Ice Palace–Wonder Subtly Crushing Us Release Show

Ice Palace, Dark Dark Dark, To Kill a Petty Bourgeouise, and Caroline Smith and The Good Night Sleeps. This was one of those shows. The ones you hear about but never get to or want to go to beforehand. Anyway, down to business.

The main event, the reason I came to this show, Ice Palace. They stole the show, but it was, after all, their special night and they deserved it. I had seen them before and they made the night for me then, too. I came up with one word that sums it all up but still does it no justice: “Good.” Now, when I say “Good” I don’t mean it like “Good, not great” or “Yeah, it was alright…” No. I mean this in the sense that it is the exact opposite of everything that is bad; the epitome of everything worth doing; great music, camaraderie, entertainment, and meaning. Adam Sorensen’s voice is as thick as velvet. The crowd and the band feed off of one another’s excitement. To cap off the show they played “Thoughts/Facts” and invited Arlen Peiffer of The Good Night Sleeps, up on stage to help them out on tambourine.

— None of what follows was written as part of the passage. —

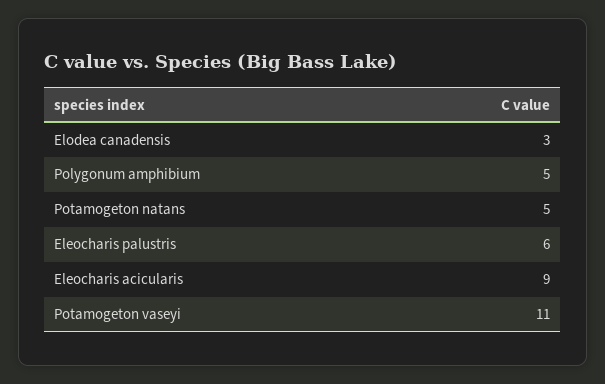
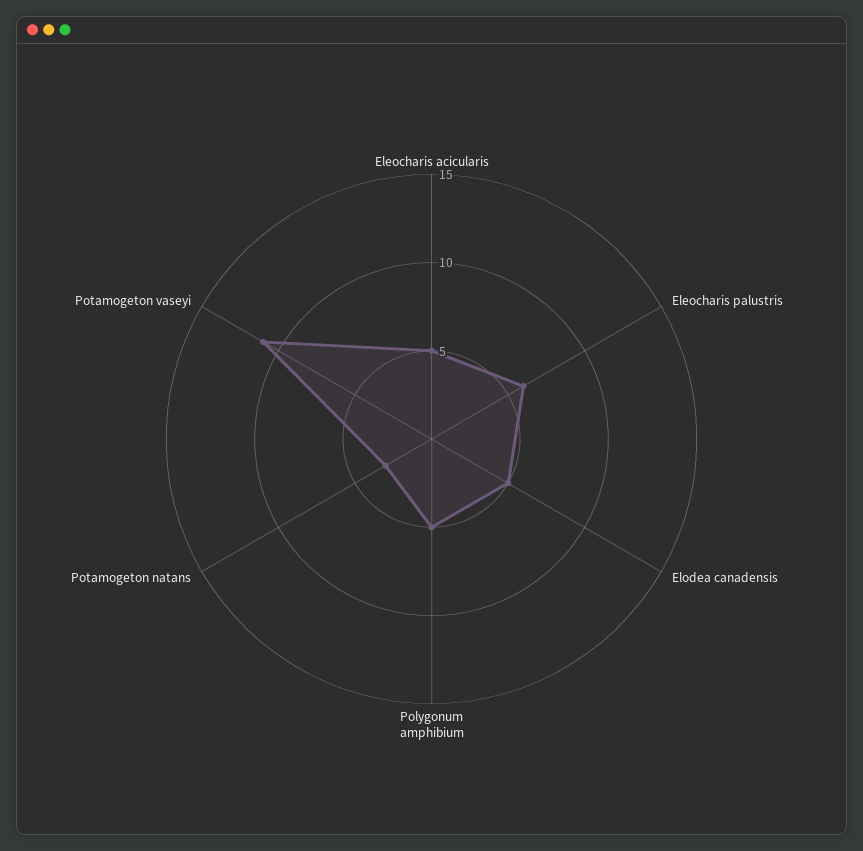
Elodea canadensis: 3 -> 5
Potamogeton natans: 5 -> 3
Eleocharis acicularis: 9 -> 5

Dark Dark Dark exhibits a maelstrom of creativity by combining Blues, Cajun, Folk, and something else beyond my words. The band consists of three members: Jonathan Kaiser (cello), Nona Marie Invie (lead vocals, squeeze-box), and Marshall LaCount (Banjo). My first thought when hearing this was that these individuals do not belong to this era. They belong to a bygone era of steam engines, sea shanties, and coal miners; especially with the stellar grouping of accordion and banjo. As a string player I have to comment that Jonathan was by far one of the best cellists I have seen perform at a non-classical concert (not like another cellist I saw recently). Also, there’s nothing I love more in music than a solid pizzicato, and there was plenty of that.


The first band was Caroline Smith and the Good Night Sleeps starring our favorite bubbly drummer, Arlen Peiffer, Jesse Schuster (on upright bass), Alex Ramsey (keys) and Caroline Smith. I had heard Caroline’s old solo stuff previous to this and honestly, it just wasn’t my thing. But seeing this show completely reversed my opinion on her voice (although, I still feel like it’s somehow different from before, maybe it’s that tiny bit of a drawl she has developed or maybe it’s that smoky, dark aspect). Her singing alone blew me away, and when we factor the band in, well, I’m still recovering today. I need no more convincing.